The case is essentially the next step in a pair of decisions handed down by the Court in 1983 and 1984, United States v. Knotts and United States v. Karo, respectively. In Knotts and Karo the Supreme Court ruled that monitoring a beeper tracking device attached to a suspect’s car was not a Fourth Amendment violation. The Court’s decision stemmed from the fact that one could not have a reasonable expectation of privacy in their public movements, because the police could have essentially conducted the same surveillance without the aid of the tracking device. Defendant’s which have attempted to distinguish themselves from the Knotts and Karo decisions have focused on dicta in Knotts, explaining that the issue could be reconsidered when twenty-four hour surveillance encompassing dragnet-type law enforcement was being conducted. The circuit courts which considered the GPS issue prior to the D.C. Circuit all found that law enforcement did not use GPS tracking devices in a volume to be distinguished based on the language in Knotts.
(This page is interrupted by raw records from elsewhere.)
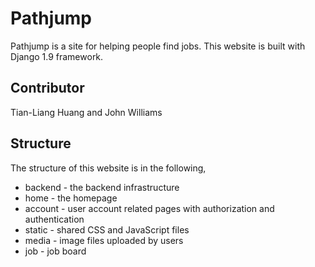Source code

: # Pathjump

Pathjump is a site for helping people find jobs. This website is built with Django 1.9 framework.

## Contributor

Tian-Liang Huang and John Williams

## Structure

The structure of this website is in the following,

 - backend - the backend infrastructure
 - home - the homepage
 - account - user account related pages with authorization and authentication
 - static - shared CSS and JavaScript files
 - media - image files uploaded by users
 - job - job board
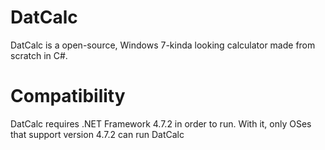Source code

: # DatCalc
DatCalc is a open-source, Windows 7-kinda looking calculator made from scratch in C#.

# Compatibility
DatCalc requires .NET Framework 4.7.2 in order to run. With it, only OSes that support version 4.7.2 can run DatCalc

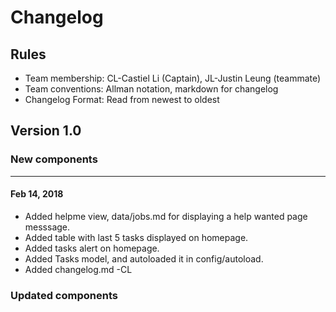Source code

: # Changelog

## Rules

* Team membership:  CL-Castiel Li (Captain), JL-Justin Leung (teammate)
* Team conventions: Allman notation, markdown for changelog  
* Changelog Format: Read from newest to oldest

## Version 1.0

### New components
-------------------------------------------------------------------------------------------------
#### Feb 14, 2018
* Added helpme view, data/jobs.md for displaying a help wanted page messsage.
* Added table with last 5 tasks displayed on homepage.
* Added tasks alert on homepage.
* Added Tasks model, and autoloaded it in config/autoload.
* Added changelog.md -CL

### Updated components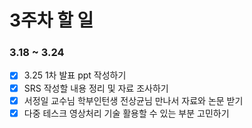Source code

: # 3주차 할 일
### 3.18 ~ 3.24
- [x] 3.25 1차 발표 ppt 작성하기
- [x] SRS 작성할 내용 정리 및 자료 조사하기
- [x] 서정일 교수님 학부인턴생 전상균님 만나서 자료와 논문 받기
- [x] 다중 테스크 영상처리 기술 활용할 수 있는 부분 고민하기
In the D.C. case, the circuit court took an alternate approach. Instead of considering the amount of people being investigated with GPS tracking devices, the court determined that the Knotts court was actually referring to the length of the surveillance. The court found that the vast technological differences between GPS and beepers enabled the police to conduct surveillance for a much longer period of time and in greater detail. Beepers require the police to follow a suspect’s car and only give the relative distance that the police are from the suspect. GPS on the other hand, is able to map a suspect’s movement without any police involvement. The D.C. Circuit relied on a mosaic theory, essentially finding that the sum of the information provided by GPS was greater than the amount of information the suspect intended to convey through his public movements.
Despite the rulings in Knotts and Karo, the Supreme Court should distinguish GPS technology from the beeper technology used in those cases. Without a warrant, police are free to conduct GPS surveillance on whomever they please, without making any showing of suspicion. In beeper technology cases, law enforcement were still limited as to how they could conduct surveillance. Beepers required police to still be an active part of the investigation because they had to follow the electronic beeps emitted by the device. Besides the initial investigation, police can monitor GPS passively. This, combined with the falling cost of GPS, means that police can monitor a greater number of people than traditional or beeper technology would allow, going beyond the capabilities of surveillance the public reasonably expects.